I'm hoping to provide a little more background as to how all this came to be. Yesterday I covered the "what" that is going on in our lives. As far as "when," the actual procedure is going to be Tuesday, September 27th at 8:00. "Where" is also pretty simple; the surgery is taking place in Newark, DE at a local hospital with a wonderful team of people that I'm sure I'll share about later. "Who" and "why" are both a little more complicated to explain.
As I've talked to various people about this, the first question has always been "who are you donating to?" It isn't uncommon for people to donate to family members or even very close friends. When I first started looking into this, the recipient didn't really fall into either category. So here is the not-short-at-all story of my relationship with the recipient. It's no secret that my husband and I met at University of Delaware as undergrads. While we were there, we got involved with a wonderful campus ministry called Blue Hens for Christ. We met some of our closest friends through this ministry and it has had a lasting impact on our relationship and our lives. Bobby and I were close with both men who served as campus minister in our time there. In our later years, we came to know the second one as a true friend. One thing Blue Hens for Christ offers is the chance to be paired up with and "adopted" by a local family. This seemed like the perfect opportunity for me since I went across the country for school. I happened to be paired with a wonderful couple from the church whose son was the aforementioned friend/campus minister.
So with Gwen, the other student the family "adopted" who was also one of my best friends, I got to know this wonderful couple and became close with my adoptive mom. Also during our time there, my adoptive dad (I apologize now for all the vagueness, anonymity and all that) found out he was entering kidney failure. I'm not sure I was in the right place at the time to even consider donation back then but we all kept him in our prayers and hoped for the best.
So that's the who. I know it's a lot, but I feel knowing the nature of our relationship makes the "why" that much more important.

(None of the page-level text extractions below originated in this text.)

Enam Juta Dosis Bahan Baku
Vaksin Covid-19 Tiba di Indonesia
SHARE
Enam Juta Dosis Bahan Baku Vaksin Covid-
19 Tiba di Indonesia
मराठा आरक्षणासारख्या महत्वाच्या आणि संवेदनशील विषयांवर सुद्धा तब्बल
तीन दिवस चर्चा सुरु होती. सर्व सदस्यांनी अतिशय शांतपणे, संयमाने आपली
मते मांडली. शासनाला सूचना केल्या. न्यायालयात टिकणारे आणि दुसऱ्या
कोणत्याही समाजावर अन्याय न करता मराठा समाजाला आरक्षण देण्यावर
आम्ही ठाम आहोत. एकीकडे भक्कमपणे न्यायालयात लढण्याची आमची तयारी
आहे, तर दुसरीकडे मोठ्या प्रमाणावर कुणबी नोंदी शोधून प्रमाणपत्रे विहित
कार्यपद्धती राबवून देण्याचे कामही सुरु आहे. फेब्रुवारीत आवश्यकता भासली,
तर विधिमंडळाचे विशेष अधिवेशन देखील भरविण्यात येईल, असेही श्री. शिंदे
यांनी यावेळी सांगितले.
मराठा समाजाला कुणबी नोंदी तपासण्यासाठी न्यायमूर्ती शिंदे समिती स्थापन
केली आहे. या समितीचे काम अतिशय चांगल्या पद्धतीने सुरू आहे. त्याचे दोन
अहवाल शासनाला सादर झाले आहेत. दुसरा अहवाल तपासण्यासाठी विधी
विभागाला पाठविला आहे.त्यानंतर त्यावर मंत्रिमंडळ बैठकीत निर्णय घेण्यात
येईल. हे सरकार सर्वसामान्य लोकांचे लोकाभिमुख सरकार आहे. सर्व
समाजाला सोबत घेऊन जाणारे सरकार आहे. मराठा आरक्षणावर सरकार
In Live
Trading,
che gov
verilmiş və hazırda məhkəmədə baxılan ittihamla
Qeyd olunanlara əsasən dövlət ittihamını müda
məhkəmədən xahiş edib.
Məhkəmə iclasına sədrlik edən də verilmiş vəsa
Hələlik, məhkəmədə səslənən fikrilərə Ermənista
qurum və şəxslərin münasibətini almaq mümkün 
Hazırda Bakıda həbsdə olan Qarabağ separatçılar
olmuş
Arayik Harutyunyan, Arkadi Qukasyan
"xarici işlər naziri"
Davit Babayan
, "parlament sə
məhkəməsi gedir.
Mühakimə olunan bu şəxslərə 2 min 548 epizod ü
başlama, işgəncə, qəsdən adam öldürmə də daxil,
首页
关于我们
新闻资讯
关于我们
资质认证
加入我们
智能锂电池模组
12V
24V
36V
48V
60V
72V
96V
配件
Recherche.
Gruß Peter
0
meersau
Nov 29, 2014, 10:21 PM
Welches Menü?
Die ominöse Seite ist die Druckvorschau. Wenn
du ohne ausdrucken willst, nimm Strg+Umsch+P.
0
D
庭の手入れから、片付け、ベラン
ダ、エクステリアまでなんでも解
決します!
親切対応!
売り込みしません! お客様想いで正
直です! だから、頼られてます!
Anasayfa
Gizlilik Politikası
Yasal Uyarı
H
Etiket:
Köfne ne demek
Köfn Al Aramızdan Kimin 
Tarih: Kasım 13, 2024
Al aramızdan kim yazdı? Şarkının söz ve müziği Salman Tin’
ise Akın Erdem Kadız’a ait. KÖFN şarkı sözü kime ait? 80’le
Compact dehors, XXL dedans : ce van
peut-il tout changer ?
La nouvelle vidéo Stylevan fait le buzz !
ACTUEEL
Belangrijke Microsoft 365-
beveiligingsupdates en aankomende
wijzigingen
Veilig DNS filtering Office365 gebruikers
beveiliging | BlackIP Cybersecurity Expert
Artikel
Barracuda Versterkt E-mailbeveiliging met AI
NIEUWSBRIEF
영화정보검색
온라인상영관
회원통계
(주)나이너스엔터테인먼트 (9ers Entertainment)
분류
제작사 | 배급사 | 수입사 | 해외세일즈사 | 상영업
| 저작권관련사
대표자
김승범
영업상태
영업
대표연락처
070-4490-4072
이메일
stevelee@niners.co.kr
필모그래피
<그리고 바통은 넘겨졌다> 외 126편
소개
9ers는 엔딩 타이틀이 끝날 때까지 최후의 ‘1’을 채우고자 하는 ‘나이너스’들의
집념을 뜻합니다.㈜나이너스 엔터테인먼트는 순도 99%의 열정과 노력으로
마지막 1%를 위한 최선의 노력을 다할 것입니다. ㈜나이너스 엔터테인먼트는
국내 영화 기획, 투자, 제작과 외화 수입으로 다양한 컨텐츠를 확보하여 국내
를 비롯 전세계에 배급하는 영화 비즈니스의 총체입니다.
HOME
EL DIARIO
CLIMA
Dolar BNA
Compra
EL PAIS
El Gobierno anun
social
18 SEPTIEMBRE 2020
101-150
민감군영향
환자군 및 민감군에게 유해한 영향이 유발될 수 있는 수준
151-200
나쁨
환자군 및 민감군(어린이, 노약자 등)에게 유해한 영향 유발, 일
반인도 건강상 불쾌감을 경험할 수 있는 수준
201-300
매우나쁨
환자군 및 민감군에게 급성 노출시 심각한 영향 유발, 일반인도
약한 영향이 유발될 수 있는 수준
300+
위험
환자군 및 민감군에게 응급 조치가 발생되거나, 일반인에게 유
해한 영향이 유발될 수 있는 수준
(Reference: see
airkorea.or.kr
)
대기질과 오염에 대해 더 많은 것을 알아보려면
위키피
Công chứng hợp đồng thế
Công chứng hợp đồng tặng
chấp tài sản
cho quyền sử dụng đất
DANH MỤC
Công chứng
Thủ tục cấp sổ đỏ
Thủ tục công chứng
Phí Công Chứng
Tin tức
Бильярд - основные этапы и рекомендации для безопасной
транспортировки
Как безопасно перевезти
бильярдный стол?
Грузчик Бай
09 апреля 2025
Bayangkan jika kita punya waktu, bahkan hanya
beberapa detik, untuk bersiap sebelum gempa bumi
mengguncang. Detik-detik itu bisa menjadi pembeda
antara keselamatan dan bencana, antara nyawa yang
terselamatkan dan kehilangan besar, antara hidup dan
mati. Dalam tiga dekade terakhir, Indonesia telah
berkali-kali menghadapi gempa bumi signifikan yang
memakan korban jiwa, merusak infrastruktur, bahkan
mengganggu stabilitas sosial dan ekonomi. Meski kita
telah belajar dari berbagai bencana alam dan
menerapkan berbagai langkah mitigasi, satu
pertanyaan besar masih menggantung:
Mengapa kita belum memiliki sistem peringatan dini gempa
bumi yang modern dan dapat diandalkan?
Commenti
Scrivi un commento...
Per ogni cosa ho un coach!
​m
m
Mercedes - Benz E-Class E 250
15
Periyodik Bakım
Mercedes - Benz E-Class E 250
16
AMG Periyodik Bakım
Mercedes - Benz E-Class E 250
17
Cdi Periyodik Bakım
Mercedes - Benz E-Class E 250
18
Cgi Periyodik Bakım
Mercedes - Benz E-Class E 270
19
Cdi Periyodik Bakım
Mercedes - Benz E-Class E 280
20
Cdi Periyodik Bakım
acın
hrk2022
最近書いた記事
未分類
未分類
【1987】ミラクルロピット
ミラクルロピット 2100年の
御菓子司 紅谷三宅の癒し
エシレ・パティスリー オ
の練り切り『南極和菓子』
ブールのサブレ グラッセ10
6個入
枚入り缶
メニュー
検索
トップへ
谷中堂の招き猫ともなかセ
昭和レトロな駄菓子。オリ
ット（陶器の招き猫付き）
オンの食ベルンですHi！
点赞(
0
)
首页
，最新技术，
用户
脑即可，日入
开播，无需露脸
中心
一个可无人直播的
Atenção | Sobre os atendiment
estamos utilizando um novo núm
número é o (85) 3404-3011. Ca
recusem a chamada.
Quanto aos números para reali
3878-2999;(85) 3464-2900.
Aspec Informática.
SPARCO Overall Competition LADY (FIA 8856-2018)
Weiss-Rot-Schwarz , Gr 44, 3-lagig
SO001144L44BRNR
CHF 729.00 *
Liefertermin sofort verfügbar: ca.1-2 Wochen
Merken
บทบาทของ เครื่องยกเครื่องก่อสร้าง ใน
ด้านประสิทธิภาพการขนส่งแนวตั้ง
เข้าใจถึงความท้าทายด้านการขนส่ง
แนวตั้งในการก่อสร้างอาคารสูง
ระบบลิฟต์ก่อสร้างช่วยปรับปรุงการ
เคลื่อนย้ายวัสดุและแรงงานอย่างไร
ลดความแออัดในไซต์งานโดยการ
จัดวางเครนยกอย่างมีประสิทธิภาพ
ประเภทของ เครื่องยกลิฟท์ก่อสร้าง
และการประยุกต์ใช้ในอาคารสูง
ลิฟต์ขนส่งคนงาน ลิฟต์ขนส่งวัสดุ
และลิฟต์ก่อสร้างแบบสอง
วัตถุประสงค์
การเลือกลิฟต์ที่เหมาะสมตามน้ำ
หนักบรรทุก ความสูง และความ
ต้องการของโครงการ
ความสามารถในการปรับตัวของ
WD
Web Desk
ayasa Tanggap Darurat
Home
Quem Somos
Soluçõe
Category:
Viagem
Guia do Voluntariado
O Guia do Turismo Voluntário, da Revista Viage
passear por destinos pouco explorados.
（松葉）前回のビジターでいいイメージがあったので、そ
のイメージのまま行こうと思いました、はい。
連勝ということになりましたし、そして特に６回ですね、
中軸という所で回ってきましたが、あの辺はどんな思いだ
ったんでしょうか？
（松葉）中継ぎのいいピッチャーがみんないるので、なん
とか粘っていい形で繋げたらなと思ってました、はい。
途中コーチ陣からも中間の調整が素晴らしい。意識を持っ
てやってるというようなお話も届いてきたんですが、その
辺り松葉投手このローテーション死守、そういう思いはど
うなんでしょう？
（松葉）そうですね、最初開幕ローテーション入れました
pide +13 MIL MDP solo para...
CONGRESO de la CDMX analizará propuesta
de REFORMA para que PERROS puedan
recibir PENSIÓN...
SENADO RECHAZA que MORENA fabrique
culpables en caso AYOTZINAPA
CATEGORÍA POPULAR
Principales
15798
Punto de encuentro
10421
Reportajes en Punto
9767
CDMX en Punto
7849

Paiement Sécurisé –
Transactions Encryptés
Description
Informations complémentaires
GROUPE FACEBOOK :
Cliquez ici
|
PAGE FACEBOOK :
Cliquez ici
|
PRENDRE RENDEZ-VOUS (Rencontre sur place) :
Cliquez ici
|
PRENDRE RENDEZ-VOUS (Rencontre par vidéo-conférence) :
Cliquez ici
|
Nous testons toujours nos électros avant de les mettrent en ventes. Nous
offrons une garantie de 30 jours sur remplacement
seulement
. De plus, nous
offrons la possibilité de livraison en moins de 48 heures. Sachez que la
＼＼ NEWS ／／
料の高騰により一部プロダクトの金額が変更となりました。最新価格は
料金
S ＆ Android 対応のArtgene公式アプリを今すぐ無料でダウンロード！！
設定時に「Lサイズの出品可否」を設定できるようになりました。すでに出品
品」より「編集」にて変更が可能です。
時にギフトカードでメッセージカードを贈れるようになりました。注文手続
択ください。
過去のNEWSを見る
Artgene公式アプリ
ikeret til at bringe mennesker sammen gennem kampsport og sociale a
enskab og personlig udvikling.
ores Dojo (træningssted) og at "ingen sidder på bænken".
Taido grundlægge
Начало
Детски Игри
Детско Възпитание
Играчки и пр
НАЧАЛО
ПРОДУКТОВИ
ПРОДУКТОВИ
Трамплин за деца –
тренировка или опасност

The "why" itself is simple to me, but always needs a little more explanation (hence, I referred to it as complicated above). The reason to me is straightforward: it is what God is calling me to do. Period. That's enough for me. How I feel that calling is hard to explain. Again, our relationship, while pleasant, wasn't one that was super-close and I think the recipient was kind of shocked when I first spoke with him about it because of that. I was kind of shocked myself when God first planted the tiniest seed of an inkling in me. About a year ago I first started thinking about it; truthfully, I don't know why. But I know that God has had His hand in every step of the way. This whole process has been incredibly simple, albeit time consuming. I'll go into that a little bit more tomorrow.
Let's leave it at this: I know this is a wonderful gift that is being given, but to me it doesn't feel all that special. It just feels right. It feels like what I'm supposed to be doing and anything wonderful about it is due to God. He alone has made this possible, and I feel blessed to be a part of what is being done and the future testimony this will provide.